Testicular cancer is a rare form of malignancy that develops in the testes, the male reproductive organs located in the scrotum. Testicular cancer occurs in about 1 in 300 men in their lifetime and typically affects men aged 15 to 35. When detected early, it can be treated successfully in over 95% of cases. Education and self-exams are the key to discovering testes cancer early.

Risk Factors

While the cause of testicular cancer is not known, the following conditions are associated with increased risk.

  • Age — young men aged 15 to 35 are at highest risk
  • An undescended testicle, called cryptorchidism
  • Klinefelter’s Syndrome, where an extra X chromosome results in failure of the testicles
  • Family or personal history of testicular cancer
  • Race — Caucasian men are at higher risk

Types

Most (95%) testicular cancer originates in germ cells. These are cells that eventually mature into sperm. There are two main types of germ cell testicular cancer:

  • Seminomas — tend to be less aggressive and are responsive to radiation therapy
  • Non-seminomas — tend to grow and spread rapidly but are responsive to chemotherapy

A small percentage (5%) of testicular cancer develops in the stroma, the hormone producing tissue of the testicles.

Symptoms

Men with testicular cancer usually have no symptoms except for finding a lump in a testicle, often found when performing a self-exam or during a doctor’s visit. Symptoms may include:

  • Testicular swelling, hardness or pain
  • Heavy or aching feeling in the scrotum or lower abdomen
  • Pain is not always a sign of cancer but should still be evaluated

Diagnosis

Your doctor will first perform a history and physical exam that includes checking your testicles and abdomen for lumps, swelling, or enlarged lymph nodes. He may order an ultrasound, CT scan, chest X-ray, and blood tests to provide more information to make the diagnosis. Alpha-fetoprotein and HCG (human chorionic gonadotropin) are proteins that are sometimes produced in high volumes by testicular cancer. These are considered tumor markers and may be monitored through blood tests.
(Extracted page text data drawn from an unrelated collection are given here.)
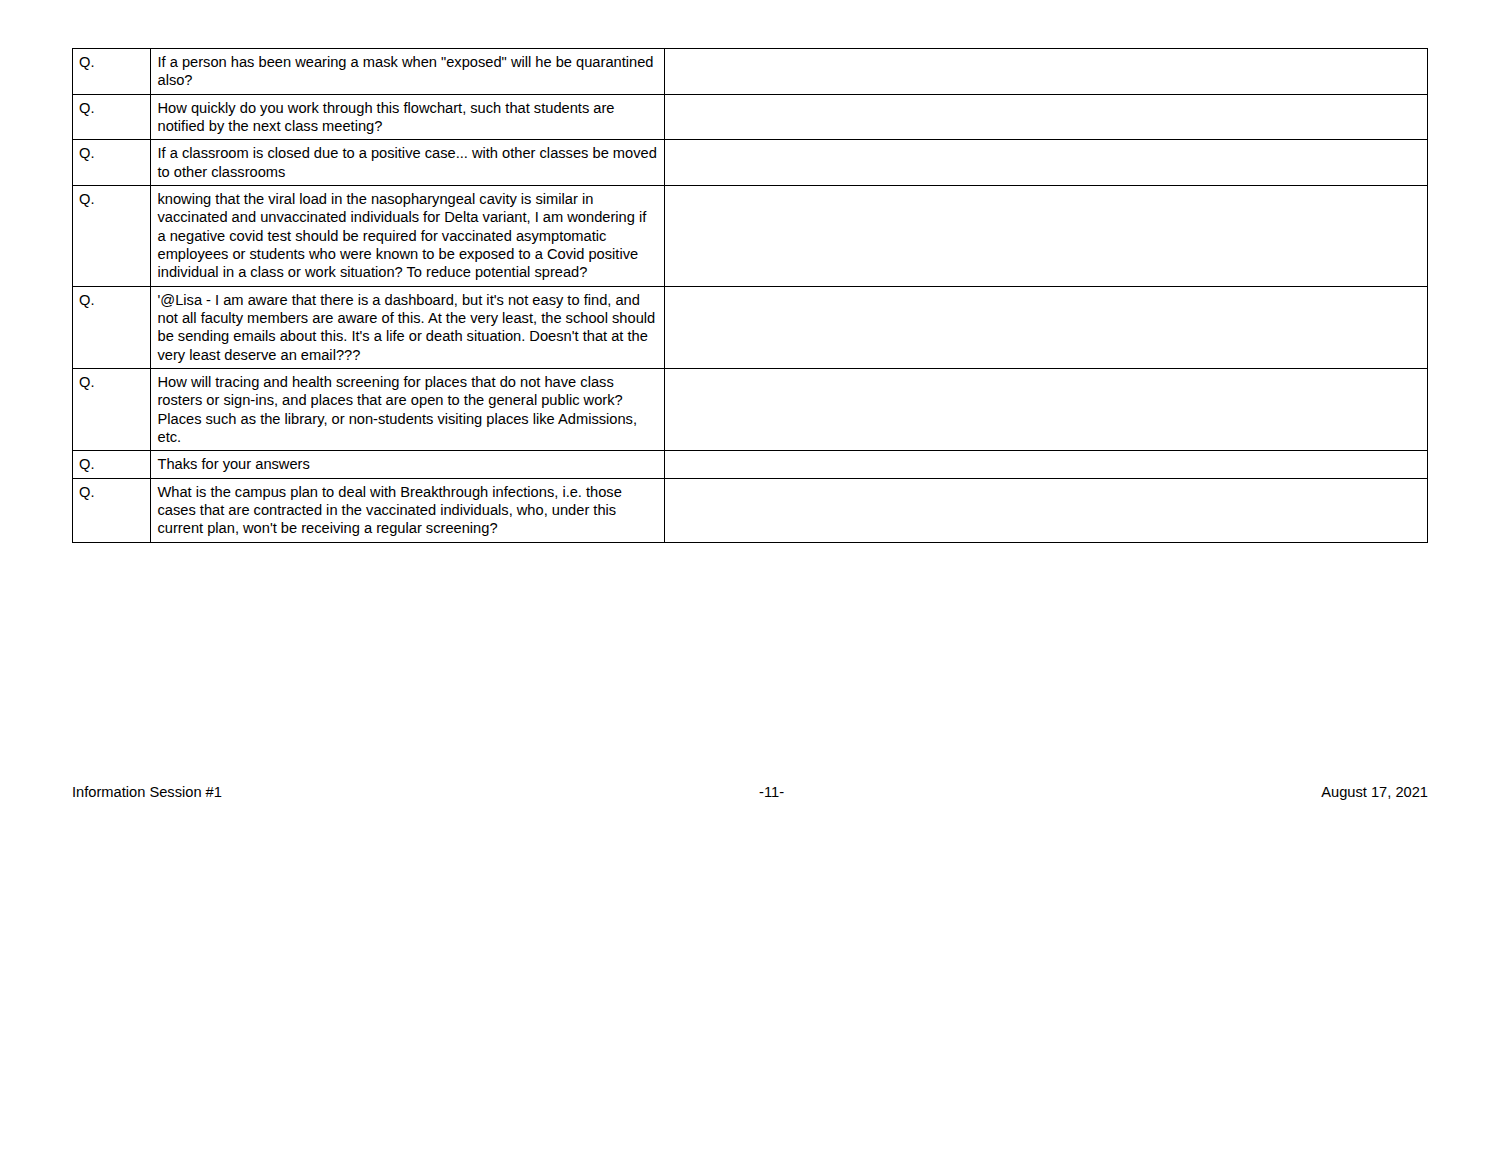| Q. | If a person has been wearing a mask when "exposed" will he be quarantined also? | |
| Q. | How quickly do you work through this flowchart, such that students are notified by the next class meeting? | |
| Q. | If a classroom is closed due to a positive case... with other classes be moved to other classrooms | |
| Q. | knowing that the viral load in the nasopharyngeal cavity is similar in vaccinated and unvaccinated individuals for Delta variant, I am wondering if a negative covid test should be required for vaccinated asymptomatic employees or students who were known to be exposed to a Covid positive individual in a class or work situation? To reduce potential spread? | |
| Q. | '@Lisa - I am aware that there is a dashboard, but it's not easy to find, and not all faculty members are aware of this. At the very least, the school should be sending emails about this. It's a life or death situation. Doesn't that at the very least deserve an email??? | |
| Q. | How will tracing and health screening for places that do not have class rosters or sign-ins, and places that are open to the general public work? Places such as the library, or non-students visiting places like Admissions, etc. | |
| Q. | Thaks for your answers | |
| Q. | What is the campus plan to deal with Breakthrough infections, i.e. those cases that are contracted in the vaccinated individuals, who, under this current plan, won't be receiving a regular screening? | |
Information Session #1 -11- August 17, 2021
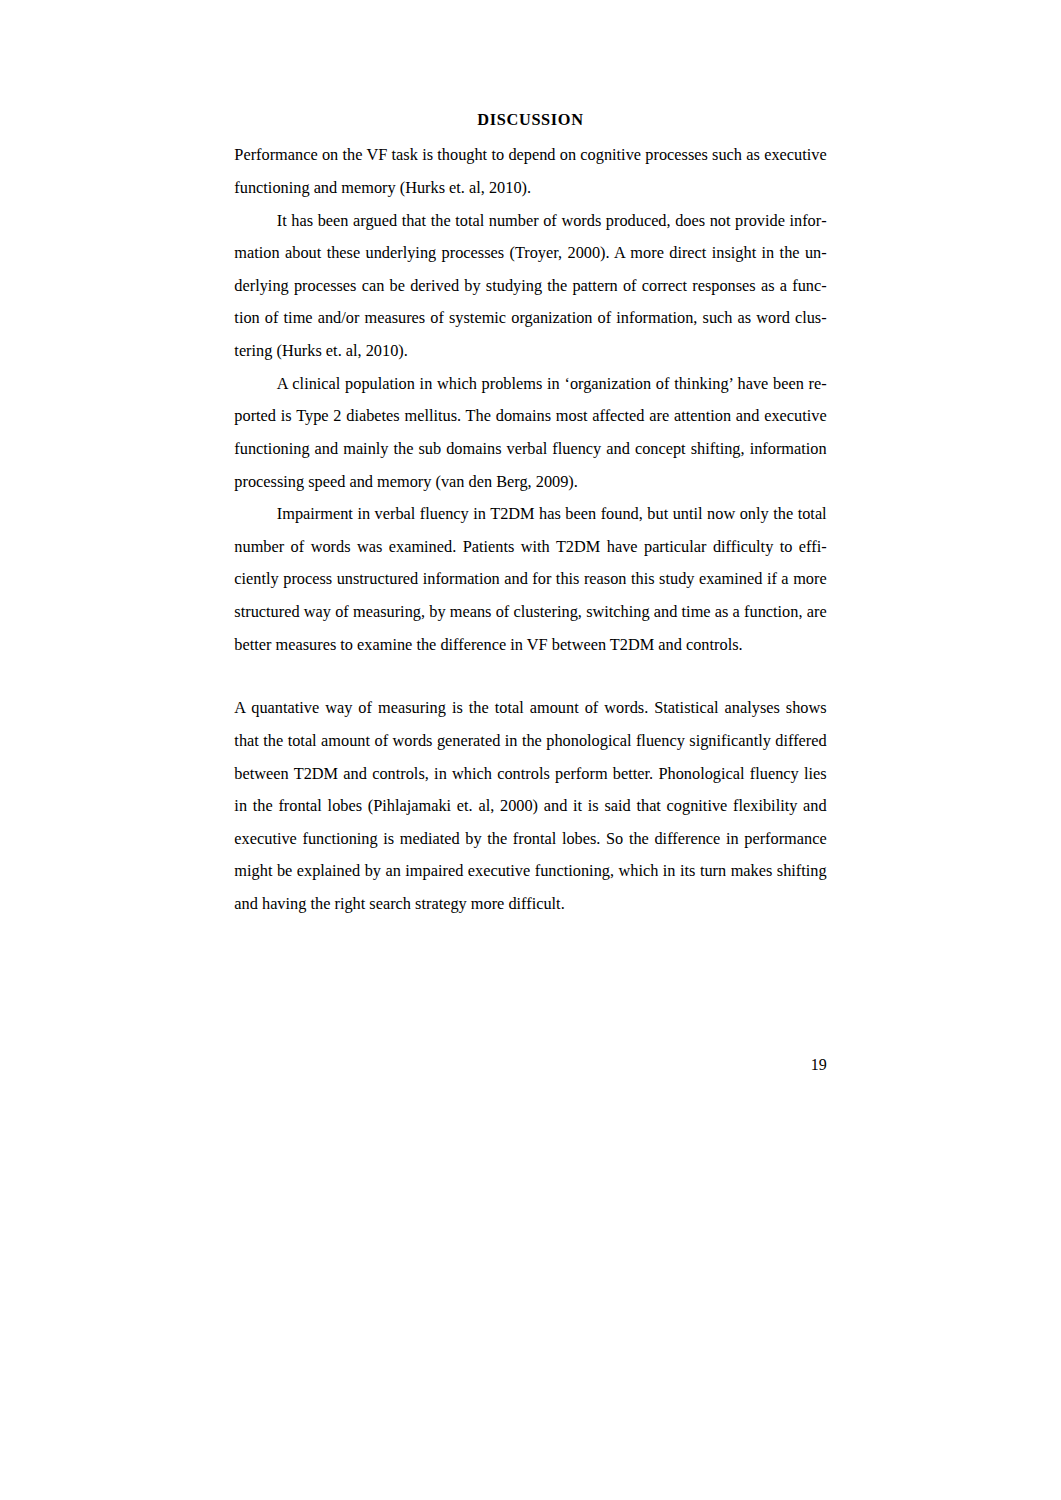Discussion
Performance on the VF task is thought to depend on cognitive processes such as executive functioning and memory (Hurks et. al, 2010).
It has been argued that the total number of words produced, does not provide information about these underlying processes (Troyer, 2000). A more direct insight in the underlying processes can be derived by studying the pattern of correct responses as a function of time and/or measures of systemic organization of information, such as word clustering (Hurks et. al, 2010).
A clinical population in which problems in ‘organization of thinking’ have been reported is Type 2 diabetes mellitus. The domains most affected are attention and executive functioning and mainly the sub domains verbal fluency and concept shifting, information processing speed and memory (van den Berg, 2009).
Impairment in verbal fluency in T2DM has been found, but until now only the total number of words was examined. Patients with T2DM have particular difficulty to efficiently process unstructured information and for this reason this study examined if a more structured way of measuring, by means of clustering, switching and time as a function, are better measures to examine the difference in VF between T2DM and controls.
A quantative way of measuring is the total amount of words. Statistical analyses shows that the total amount of words generated in the phonological fluency significantly differed between T2DM and controls, in which controls perform better. Phonological fluency lies in the frontal lobes (Pihlajamaki et. al, 2000) and it is said that cognitive flexibility and executive functioning is mediated by the frontal lobes. So the difference in performance might be explained by an impaired executive functioning, which in its turn makes shifting and having the right search strategy more difficult.
19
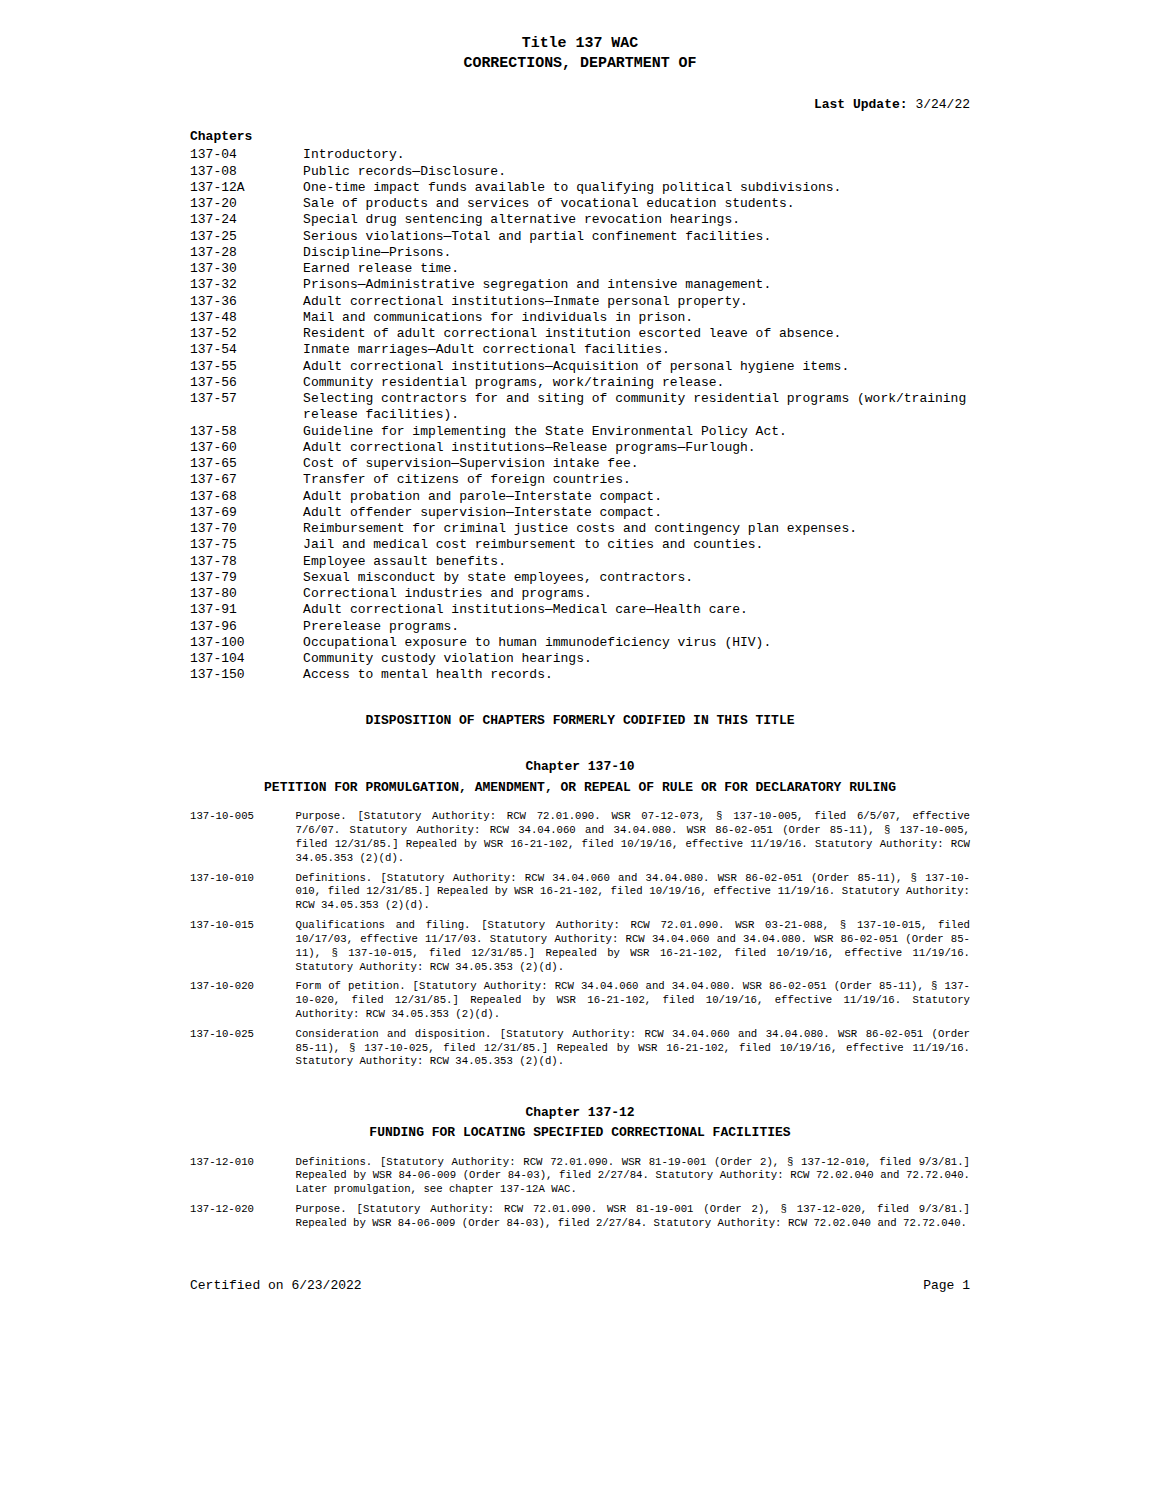Title 137 WAC
CORRECTIONS, DEPARTMENT OF
Last Update: 3/24/22
Chapters
| 137-04 | Introductory. |
| 137-08 | Public records—Disclosure. |
| 137-12A | One-time impact funds available to qualifying political subdivisions. |
| 137-20 | Sale of products and services of vocational education students. |
| 137-24 | Special drug sentencing alternative revocation hearings. |
| 137-25 | Serious violations—Total and partial confinement facilities. |
| 137-28 | Discipline—Prisons. |
| 137-30 | Earned release time. |
| 137-32 | Prisons—Administrative segregation and intensive management. |
| 137-36 | Adult correctional institutions—Inmate personal property. |
| 137-48 | Mail and communications for individuals in prison. |
| 137-52 | Resident of adult correctional institution escorted leave of absence. |
| 137-54 | Inmate marriages—Adult correctional facilities. |
| 137-55 | Adult correctional institutions—Acquisition of personal hygiene items. |
| 137-56 | Community residential programs, work/training release. |
| 137-57 | Selecting contractors for and siting of community residential programs (work/training release facilities). |
| 137-58 | Guideline for implementing the State Environmental Policy Act. |
| 137-60 | Adult correctional institutions—Release programs—Furlough. |
| 137-65 | Cost of supervision—Supervision intake fee. |
| 137-67 | Transfer of citizens of foreign countries. |
| 137-68 | Adult probation and parole—Interstate compact. |
| 137-69 | Adult offender supervision—Interstate compact. |
| 137-70 | Reimbursement for criminal justice costs and contingency plan expenses. |
| 137-75 | Jail and medical cost reimbursement to cities and counties. |
| 137-78 | Employee assault benefits. |
| 137-79 | Sexual misconduct by state employees, contractors. |
| 137-80 | Correctional industries and programs. |
| 137-91 | Adult correctional institutions—Medical care—Health care. |
| 137-96 | Prerelease programs. |
| 137-100 | Occupational exposure to human immunodeficiency virus (HIV). |
| 137-104 | Community custody violation hearings. |
| 137-150 | Access to mental health records. |
DISPOSITION OF CHAPTERS FORMERLY CODIFIED IN THIS TITLE
Chapter 137-10
PETITION FOR PROMULGATION, AMENDMENT, OR REPEAL OF RULE OR FOR DECLARATORY RULING
| 137-10-005 | Purpose. [Statutory Authority: RCW 72.01.090. WSR 07-12-073, § 137-10-005, filed 6/5/07, effective 7/6/07. Statutory Authority: RCW 34.04.060 and 34.04.080. WSR 86-02-051 (Order 85-11), § 137-10-005, filed 12/31/85.] Repealed by WSR 16-21-102, filed 10/19/16, effective 11/19/16. Statutory Authority: RCW 34.05.353 (2)(d). |
| 137-10-010 | Definitions. [Statutory Authority: RCW 34.04.060 and 34.04.080. WSR 86-02-051 (Order 85-11), § 137-10-010, filed 12/31/85.] Repealed by WSR 16-21-102, filed 10/19/16, effective 11/19/16. Statutory Authority: RCW 34.05.353 (2)(d). |
| 137-10-015 | Qualifications and filing. [Statutory Authority: RCW 72.01.090. WSR 03-21-088, § 137-10-015, filed 10/17/03, effective 11/17/03. Statutory Authority: RCW 34.04.060 and 34.04.080. WSR 86-02-051 (Order 85-11), § 137-10-015, filed 12/31/85.] Repealed by WSR 16-21-102, filed 10/19/16, effective 11/19/16. Statutory Authority: RCW 34.05.353 (2)(d). |
| 137-10-020 | Form of petition. [Statutory Authority: RCW 34.04.060 and 34.04.080. WSR 86-02-051 (Order 85-11), § 137-10-020, filed 12/31/85.] Repealed by WSR 16-21-102, filed 10/19/16, effective 11/19/16. Statutory Authority: RCW 34.05.353 (2)(d). |
| 137-10-025 | Consideration and disposition. [Statutory Authority: RCW 34.04.060 and 34.04.080. WSR 86-02-051 (Order 85-11), § 137-10-025, filed 12/31/85.] Repealed by WSR 16-21-102, filed 10/19/16, effective 11/19/16. Statutory Authority: RCW 34.05.353 (2)(d). |
Chapter 137-12
FUNDING FOR LOCATING SPECIFIED CORRECTIONAL FACILITIES
| 137-12-010 | Definitions. [Statutory Authority: RCW 72.01.090. WSR 81-19-001 (Order 2), § 137-12-010, filed 9/3/81.] Repealed by WSR 84-06-009 (Order 84-03), filed 2/27/84. Statutory Authority: RCW 72.02.040 and 72.72.040. Later promulgation, see chapter 137-12A WAC. |
| 137-12-020 | Purpose. [Statutory Authority: RCW 72.01.090. WSR 81-19-001 (Order 2), § 137-12-020, filed 9/3/81.] Repealed by WSR 84-06-009 (Order 84-03), filed 2/27/84. Statutory Authority: RCW 72.02.040 and 72.72.040. |
Certified on 6/23/2022 Page 1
Biopsy — Although the diagnosis of testes cancer may be suspect based on exam and testes ultrasound, the true diagnosis requires testes biopsy. This biopsy is always performed on the testes after it has been removed to avoid tumor spread.

Stages

Staging requires pathological evaluation of the testes under the microscope, measuring serum tumor markers, and usually CT scan imaging. The staging is then assigned based on the extent and size of the tumor in the testes and whether metastasis is present. Testes cancer when it spreads is usually into lymph nodes first and later may include other organs like the lungs. A TNM (tumor, lymph nodes, metastasis) system is used for staging and treatment varies depending on these variables.